Bertram, ought I to?"

She asked it, more to see what answer Bertram would make to her
than from any real doubt; for ever since that kiss last night, she
felt sure in her own mind with a woman's certainty whatever Bertram
told her was the thing she ought to do; but she wanted to know in
what light he regarded it.

Bertram gazed at her hard.

"Why, Frida," he said, "it's right, of course, to go. The thing
that's WRONG is to stop with that man one minute longer than's
absolutely necessary. You don't love him--you never loved him; or,
if you ever did, you've long since ceased to do so. Well, then,
it's a dishonour to yourself to spend one more day with him. How
can you submit to the hateful endearments of a man you don't love
or care for? How wrong to yourself, how infinitely more wrong to
your still unborn and unbegotten children! Would you consent to
become the mother of sons and daughters by a man whose whole
character is utterly repugnant to you? Nature has given us this
divine instinct of love within, to tell us with what persons we
should spontaneously unite: will you fly in her face and unite with
a man whom you feel and know to be wholly unworthy of you? With us,
such conduct would be considered disgraceful. We think every man
and woman should be free to do as they will with their own persons;
for that is the very basis and foundation of personal liberty. But
if any man or woman were openly to confess they yielded their
persons to another for any other reason than because the strongest
sympathy and love compelled them, we should silently despise them.
If you don't love Monteith, it's your duty to him, and still more
your duty to yourself and your unborn children, at once to leave
him; if you DO love me, it's your duty to me, and still more your
duty to yourself and our unborn children, at once to cleave to me.
Don't let any sophisms of taboo-mongers come in to obscure that
plain natural duty. Do right first; let all else go. For one of
yourselves, a poet of your own, has said truly:


'Because right is right, to follow right
Were wisdom in the scorn of consequence.'"


Frida looked up at him with admiration in her big black eyes. She
had found the truth, and the truth had made her free.

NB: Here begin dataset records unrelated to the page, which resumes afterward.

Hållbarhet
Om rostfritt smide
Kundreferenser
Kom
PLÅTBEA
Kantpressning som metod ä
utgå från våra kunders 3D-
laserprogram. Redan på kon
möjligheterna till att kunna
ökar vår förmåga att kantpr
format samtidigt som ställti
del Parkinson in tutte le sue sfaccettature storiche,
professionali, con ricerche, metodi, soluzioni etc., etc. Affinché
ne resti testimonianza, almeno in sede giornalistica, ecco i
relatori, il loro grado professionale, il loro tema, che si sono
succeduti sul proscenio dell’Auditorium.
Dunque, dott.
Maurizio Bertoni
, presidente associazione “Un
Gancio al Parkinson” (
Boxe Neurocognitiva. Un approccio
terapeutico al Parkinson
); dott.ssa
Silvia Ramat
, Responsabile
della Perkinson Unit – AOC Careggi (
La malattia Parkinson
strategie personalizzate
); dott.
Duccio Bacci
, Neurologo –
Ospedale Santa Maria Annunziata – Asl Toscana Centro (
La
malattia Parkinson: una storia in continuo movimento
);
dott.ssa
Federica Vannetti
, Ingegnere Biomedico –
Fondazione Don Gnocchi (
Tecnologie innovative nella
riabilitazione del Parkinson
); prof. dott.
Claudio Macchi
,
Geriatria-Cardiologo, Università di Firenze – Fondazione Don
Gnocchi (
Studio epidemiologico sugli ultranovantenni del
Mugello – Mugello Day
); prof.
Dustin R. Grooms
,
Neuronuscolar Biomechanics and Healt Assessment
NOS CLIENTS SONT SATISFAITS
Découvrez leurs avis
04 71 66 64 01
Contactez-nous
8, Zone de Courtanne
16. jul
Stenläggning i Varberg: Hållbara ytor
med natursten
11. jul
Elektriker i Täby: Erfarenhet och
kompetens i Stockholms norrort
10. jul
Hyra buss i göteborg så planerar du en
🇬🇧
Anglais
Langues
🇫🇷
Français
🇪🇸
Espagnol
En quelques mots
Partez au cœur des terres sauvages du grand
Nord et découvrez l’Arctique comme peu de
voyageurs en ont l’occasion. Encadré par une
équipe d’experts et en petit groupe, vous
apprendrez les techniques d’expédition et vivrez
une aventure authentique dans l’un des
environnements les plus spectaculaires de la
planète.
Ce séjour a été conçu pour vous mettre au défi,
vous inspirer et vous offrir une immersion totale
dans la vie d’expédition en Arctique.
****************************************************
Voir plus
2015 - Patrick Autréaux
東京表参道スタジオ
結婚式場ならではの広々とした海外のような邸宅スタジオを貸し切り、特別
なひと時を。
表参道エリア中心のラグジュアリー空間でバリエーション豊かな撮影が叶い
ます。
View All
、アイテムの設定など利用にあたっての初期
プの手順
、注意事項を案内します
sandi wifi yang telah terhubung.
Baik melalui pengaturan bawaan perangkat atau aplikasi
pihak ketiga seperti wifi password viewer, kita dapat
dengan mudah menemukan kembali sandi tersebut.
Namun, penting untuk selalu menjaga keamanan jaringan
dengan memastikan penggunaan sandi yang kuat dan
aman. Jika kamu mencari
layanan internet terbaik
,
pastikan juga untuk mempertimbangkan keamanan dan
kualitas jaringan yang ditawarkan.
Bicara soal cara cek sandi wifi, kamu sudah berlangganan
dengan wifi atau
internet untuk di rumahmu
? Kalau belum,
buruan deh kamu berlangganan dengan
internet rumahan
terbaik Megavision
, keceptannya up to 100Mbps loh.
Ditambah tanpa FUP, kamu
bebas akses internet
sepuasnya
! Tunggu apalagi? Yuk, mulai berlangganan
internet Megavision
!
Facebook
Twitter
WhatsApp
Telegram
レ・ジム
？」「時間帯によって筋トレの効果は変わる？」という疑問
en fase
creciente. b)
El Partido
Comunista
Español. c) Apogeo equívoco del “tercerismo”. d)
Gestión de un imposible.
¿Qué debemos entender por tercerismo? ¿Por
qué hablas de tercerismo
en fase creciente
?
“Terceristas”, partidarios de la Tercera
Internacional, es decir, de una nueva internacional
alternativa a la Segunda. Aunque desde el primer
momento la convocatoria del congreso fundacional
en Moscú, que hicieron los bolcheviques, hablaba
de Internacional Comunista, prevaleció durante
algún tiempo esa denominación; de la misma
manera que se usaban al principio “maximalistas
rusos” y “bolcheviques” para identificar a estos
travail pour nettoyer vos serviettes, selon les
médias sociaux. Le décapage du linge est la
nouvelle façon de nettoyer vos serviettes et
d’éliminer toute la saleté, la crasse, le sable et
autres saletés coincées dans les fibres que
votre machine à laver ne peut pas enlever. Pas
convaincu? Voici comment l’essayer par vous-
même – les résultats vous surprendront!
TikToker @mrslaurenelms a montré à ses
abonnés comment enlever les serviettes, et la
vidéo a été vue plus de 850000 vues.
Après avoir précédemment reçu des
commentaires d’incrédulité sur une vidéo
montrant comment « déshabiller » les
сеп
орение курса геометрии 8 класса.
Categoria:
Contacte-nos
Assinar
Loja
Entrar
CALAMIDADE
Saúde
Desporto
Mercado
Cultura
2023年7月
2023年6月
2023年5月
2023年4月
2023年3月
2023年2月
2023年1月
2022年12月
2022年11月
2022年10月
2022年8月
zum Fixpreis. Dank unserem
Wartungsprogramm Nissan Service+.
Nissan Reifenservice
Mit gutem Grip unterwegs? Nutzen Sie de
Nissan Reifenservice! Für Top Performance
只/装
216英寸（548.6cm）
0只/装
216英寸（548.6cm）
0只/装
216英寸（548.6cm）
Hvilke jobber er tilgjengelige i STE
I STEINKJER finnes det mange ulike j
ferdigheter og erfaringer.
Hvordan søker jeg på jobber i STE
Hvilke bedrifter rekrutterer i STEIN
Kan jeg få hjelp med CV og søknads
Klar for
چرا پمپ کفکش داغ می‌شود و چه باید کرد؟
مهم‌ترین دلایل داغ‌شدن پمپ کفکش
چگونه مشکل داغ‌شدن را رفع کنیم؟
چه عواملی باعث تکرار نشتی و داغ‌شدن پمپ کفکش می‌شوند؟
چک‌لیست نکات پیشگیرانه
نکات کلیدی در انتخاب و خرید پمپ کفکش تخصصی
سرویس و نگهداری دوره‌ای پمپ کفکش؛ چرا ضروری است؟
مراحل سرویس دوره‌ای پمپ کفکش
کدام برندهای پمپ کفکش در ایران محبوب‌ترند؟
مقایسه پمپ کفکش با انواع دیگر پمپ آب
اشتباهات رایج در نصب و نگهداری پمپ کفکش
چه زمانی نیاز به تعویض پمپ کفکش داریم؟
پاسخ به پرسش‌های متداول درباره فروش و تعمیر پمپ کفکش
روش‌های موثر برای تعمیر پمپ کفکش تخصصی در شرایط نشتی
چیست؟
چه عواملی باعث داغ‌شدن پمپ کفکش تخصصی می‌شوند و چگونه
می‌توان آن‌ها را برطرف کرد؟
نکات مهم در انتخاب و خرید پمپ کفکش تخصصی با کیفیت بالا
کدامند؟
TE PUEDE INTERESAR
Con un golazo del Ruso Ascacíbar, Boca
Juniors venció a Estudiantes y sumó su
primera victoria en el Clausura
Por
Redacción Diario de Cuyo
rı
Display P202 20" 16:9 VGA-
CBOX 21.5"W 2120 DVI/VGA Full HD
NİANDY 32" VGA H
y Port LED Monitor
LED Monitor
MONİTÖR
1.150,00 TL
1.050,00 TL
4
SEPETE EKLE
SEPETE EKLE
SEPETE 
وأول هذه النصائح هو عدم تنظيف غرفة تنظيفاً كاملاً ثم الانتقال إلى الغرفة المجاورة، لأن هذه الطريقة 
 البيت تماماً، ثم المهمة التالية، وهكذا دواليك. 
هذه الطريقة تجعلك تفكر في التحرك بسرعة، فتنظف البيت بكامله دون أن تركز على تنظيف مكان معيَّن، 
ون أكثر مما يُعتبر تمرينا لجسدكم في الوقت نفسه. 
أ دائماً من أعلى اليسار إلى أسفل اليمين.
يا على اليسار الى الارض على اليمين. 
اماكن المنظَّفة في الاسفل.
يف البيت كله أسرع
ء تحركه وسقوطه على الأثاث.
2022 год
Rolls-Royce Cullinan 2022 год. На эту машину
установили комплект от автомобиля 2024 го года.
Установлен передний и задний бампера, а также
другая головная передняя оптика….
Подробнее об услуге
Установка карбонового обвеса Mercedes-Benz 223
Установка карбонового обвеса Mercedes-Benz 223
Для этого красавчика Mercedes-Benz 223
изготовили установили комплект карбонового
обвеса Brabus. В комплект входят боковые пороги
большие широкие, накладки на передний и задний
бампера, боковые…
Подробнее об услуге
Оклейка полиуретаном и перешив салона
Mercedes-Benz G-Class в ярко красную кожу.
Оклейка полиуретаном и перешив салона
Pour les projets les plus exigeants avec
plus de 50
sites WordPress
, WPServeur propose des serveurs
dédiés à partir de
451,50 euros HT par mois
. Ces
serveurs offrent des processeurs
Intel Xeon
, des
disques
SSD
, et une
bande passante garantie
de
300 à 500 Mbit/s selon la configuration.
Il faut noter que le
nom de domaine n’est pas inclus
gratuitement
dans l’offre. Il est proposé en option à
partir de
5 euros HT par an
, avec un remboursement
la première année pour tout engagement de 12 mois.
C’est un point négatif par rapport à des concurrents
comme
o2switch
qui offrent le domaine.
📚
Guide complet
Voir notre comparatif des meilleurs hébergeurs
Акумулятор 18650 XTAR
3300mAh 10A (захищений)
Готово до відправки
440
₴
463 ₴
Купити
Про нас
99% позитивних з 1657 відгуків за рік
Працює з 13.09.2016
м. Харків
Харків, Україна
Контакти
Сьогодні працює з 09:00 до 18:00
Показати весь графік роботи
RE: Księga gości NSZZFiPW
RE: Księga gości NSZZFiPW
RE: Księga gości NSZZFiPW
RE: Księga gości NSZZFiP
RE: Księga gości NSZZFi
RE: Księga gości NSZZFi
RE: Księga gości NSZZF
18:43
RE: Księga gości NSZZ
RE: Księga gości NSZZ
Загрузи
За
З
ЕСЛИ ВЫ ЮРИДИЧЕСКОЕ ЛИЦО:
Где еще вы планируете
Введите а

"O Bertram," she cried with a tremor, "it's good to be like you. I
felt from the very first how infinitely you differed from the men
about me. You seemed so much greater and higher and nobler. How
grateful I ought to be to Robert Monteith for having spoken to me
yesterday and forbidden me to see you! for if he hadn't, you might
never have kissed me last night, and then I might never have seen
things as I see them at present."

There was another long pause; for the best things we each say to
the other are said in the pauses. Then Frida relapsed once more
into speech: "But what about the children?" she asked rather
timidly.

Bertram looked puzzled. "Why, what about the children?" he repeated
in a curious way. "What difference on earth could that make to the
children?"

"Can I bring them with me, I mean?" Frida asked, a little tremulous
for the reply. "I couldn't bear to leave them. Even for you, dear
Bertram, I could never desert them."

Bertram gazed at her dismayed. "Leave them!" he cried. "Why, Frida,
of course you could never leave them. Do you mean to say anybody
would be so utterly unnatural, even in England, as to separate a
mother from her own children?"

"I don't think Robert would let me keep them," Frida faltered, with
tears in her eyes; "and if he didn't, the law, of course, would
take his side against me."

"Of course!" Bertram answered, with grim sarcasm in his face, "of
course! I might have guessed it. If there IS an injustice or a
barbarity possible, I might have been sure the law of England would
make haste to perpetrate it. But you needn't fear, Frida. Long
before the law of England could be put in motion, I'll have
completed my arrangements for taking you--and them too--with me.
There are advantages sometimes even in the barbaric delay of what
your lawyers are facetiously pleased to call justice."

"Then I may bring them with me?" Frida cried, flushing red.

Bertram nodded assent. "Yes," he said, with grave gentleness. "You
may bring them with you. And as soon as you like, too. Remember,
dearest, every night you pass under that creature's roof, you
commit the vilest crime a woman can commit against her own purity."